◆ **YOUR GOAL**
Render every line of the records below as a numbered list, omitting any blank lines.

Annotations of element boxes:
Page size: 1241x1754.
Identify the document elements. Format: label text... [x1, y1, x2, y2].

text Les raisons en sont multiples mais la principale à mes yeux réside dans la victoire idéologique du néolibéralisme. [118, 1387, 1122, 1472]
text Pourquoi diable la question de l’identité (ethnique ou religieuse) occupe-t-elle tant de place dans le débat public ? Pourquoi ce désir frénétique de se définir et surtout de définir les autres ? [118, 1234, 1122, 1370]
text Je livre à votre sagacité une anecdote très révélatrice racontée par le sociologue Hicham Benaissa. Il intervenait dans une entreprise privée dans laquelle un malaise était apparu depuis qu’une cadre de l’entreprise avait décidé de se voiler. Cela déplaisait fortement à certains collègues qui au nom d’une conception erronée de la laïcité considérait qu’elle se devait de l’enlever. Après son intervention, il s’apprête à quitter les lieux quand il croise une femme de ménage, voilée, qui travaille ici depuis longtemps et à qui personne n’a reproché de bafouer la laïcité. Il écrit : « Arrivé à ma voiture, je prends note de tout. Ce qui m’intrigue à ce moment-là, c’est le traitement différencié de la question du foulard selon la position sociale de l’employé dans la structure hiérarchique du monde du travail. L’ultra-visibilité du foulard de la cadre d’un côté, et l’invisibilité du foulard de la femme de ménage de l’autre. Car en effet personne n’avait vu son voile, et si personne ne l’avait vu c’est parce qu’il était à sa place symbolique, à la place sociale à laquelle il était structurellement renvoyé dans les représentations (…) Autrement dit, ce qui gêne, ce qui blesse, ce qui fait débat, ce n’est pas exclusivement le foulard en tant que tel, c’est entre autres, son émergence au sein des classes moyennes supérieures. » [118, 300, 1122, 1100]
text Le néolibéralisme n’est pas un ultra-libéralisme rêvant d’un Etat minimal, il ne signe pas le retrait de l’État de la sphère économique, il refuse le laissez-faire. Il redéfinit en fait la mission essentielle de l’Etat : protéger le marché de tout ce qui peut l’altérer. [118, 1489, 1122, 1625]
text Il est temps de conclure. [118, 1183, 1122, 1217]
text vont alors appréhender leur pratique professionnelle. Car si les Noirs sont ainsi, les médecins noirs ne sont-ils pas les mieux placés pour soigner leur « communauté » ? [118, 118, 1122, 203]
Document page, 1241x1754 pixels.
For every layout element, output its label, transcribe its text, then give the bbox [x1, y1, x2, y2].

◆ **WRITTEN ANSWER**
1. Page size: 1241x1754.
2. Identify the document elements. Format: label text... [x1, y1, x2, y2].
3. text Les raisons en sont multiples mais la principale à mes yeux réside dans la victoire idéologique du néolibéralisme. [118, 1387, 1122, 1472]
4. text Pourquoi diable la question de l’identité (ethnique ou religieuse) occupe-t-elle tant de place dans le débat public ? Pourquoi ce désir frénétique de se définir et surtout de définir les autres ? [118, 1234, 1122, 1370]
5. text Je livre à votre sagacité une anecdote très révélatrice racontée par le sociologue Hicham Benaissa. Il intervenait dans une entreprise privée dans laquelle un malaise était apparu depuis qu’une cadre de l’entreprise avait décidé de se voiler. Cela déplaisait fortement à certains collègues qui au nom d’une conception erronée de la laïcité considérait qu’elle se devait de l’enlever. Après son intervention, il s’apprête à quitter les lieux quand il croise une femme de ménage, voilée, qui travaille ici depuis longtemps et à qui personne n’a reproché de bafouer la laïcité. Il écrit : « Arrivé à ma voiture, je prends note de tout. Ce qui m’intrigue à ce moment-là, c’est le traitement différencié de la question du foulard selon la position sociale de l’employé dans la structure hiérarchique du monde du travail. L’ultra-visibilité du foulard de la cadre d’un côté, et l’invisibilité du foulard de la femme de ménage de l’autre. Car en effet personne n’avait vu son voile, et si personne ne l’avait vu c’est parce qu’il était à sa place symbolique, à la place sociale à laquelle il était structurellement renvoyé dans les représentations (…) Autrement dit, ce qui gêne, ce qui blesse, ce qui fait débat, ce n’est pas exclusivement le foulard en tant que tel, c’est entre autres, son émergence au sein des classes moyennes supérieures. » [118, 300, 1122, 1100]
6. text Le néolibéralisme n’est pas un ultra-libéralisme rêvant d’un Etat minimal, il ne signe pas le retrait de l’État de la sphère économique, il refuse le laissez-faire. Il redéfinit en fait la mission essentielle de l’Etat : protéger le marché de tout ce qui peut l’altérer. [118, 1489, 1122, 1625]
7. text Il est temps de conclure. [118, 1183, 1122, 1217]
8. text vont alors appréhender leur pratique professionnelle. Car si les Noirs sont ainsi, les médecins noirs ne sont-ils pas les mieux placés pour soigner leur « communauté » ? [118, 118, 1122, 203]
9. Document page, 1241x1754 pixels.
10. For every layout element, output its label, transcribe its text, then give the bbox [x1, y1, x2, y2].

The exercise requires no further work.